# Fluval 305 media question



## keebs (Mar 2, 2010)

I am setting up a new 75 gallon tank and I got a used Fluval 305 filter. The manual says to keep the media in the 6 baskets as it was when you bought it, but they are all empty. I will be starting the tank with a school of barbs and then see where I go from there. What kinds of media should I put in the baskets? Should they all be filled with something, or should some be left empty? I have a few bags of ceramic rings, Carbon & what looks like crushed ceramic material. Thank you!!


----------



## LMychajluk (Jan 27, 2010)

I have a 305, and I currently have (from bottom to top) the pre-filter media (kinda hex-shaped ceramic tubes), ZeoCarb (mix of Ammonia Remover and Carbon, and which was only there to address a problem I was having with my tank), and then the BioMax (round ceramic tubes) topped with the water polishing pads.
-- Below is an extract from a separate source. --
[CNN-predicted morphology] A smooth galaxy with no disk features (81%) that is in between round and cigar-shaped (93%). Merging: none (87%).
But, I'll probably remove the ZeoCarb and replace with an added layer of BioMax, and maybe move the polishing pads down to give the BioMax the cleanest water possible.
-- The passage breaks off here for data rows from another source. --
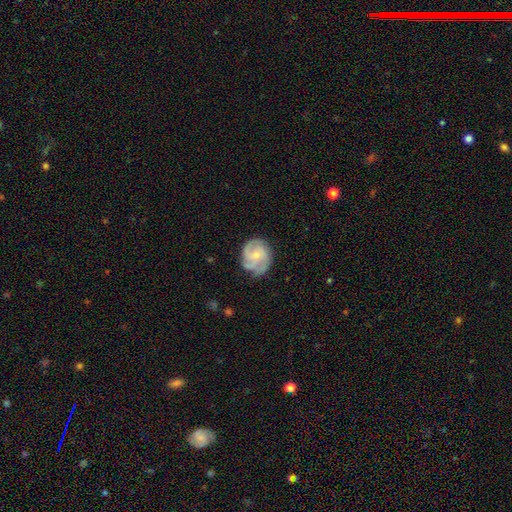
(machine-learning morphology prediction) Smooth or featured? featured or disk (77%)
Edge-on disk? no (98%)
Bar? no (60%)
Spiral arms? yes (94%)
Spiral winding? medium (46%)
Spiral arm count? 3 (45%)
Bulge size? small (62%)
Merging? none (67%)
If there are no plants, the carbon would be fine for starting the tank off (it'll help 'polish' the water), but will remove nutrients that plants would use. Put the carbon at the bottom and the BioMax at the top. I don't know exactly what the 'crushed' stuff you have is - where did you get it? It could be crushed coral, in which case you'll probably want to leave it out because it could raise your pH pretty high. If it came w/ the filter, I think it's Ammonia Remover, in which case, as long as you have plants and don't overstock, you won't need it with scheduled water changes, but may also keep your ammonia from spiking during cycling, so it's your call. After the tank is cycled (1-2mo), you can remove and shouldn't need to replace the carbon or ammonia (again, especially if you have plants).


----------



## iamntbatman (Jan 3, 2008)

I don't really use any chemical media so if it were me, I'd stuff one basket (the first in line) with filter floss and the rest would have nothing but biomedia like ceramic rings.


----------



## jaysee (Dec 9, 2009)

I agree. My canisters have course mechanical media then fine mechanical media, then ceramics, then a superfine mechanical media. It should always be coursest to finest. I also don't use chemical media in any of my tanks.


----------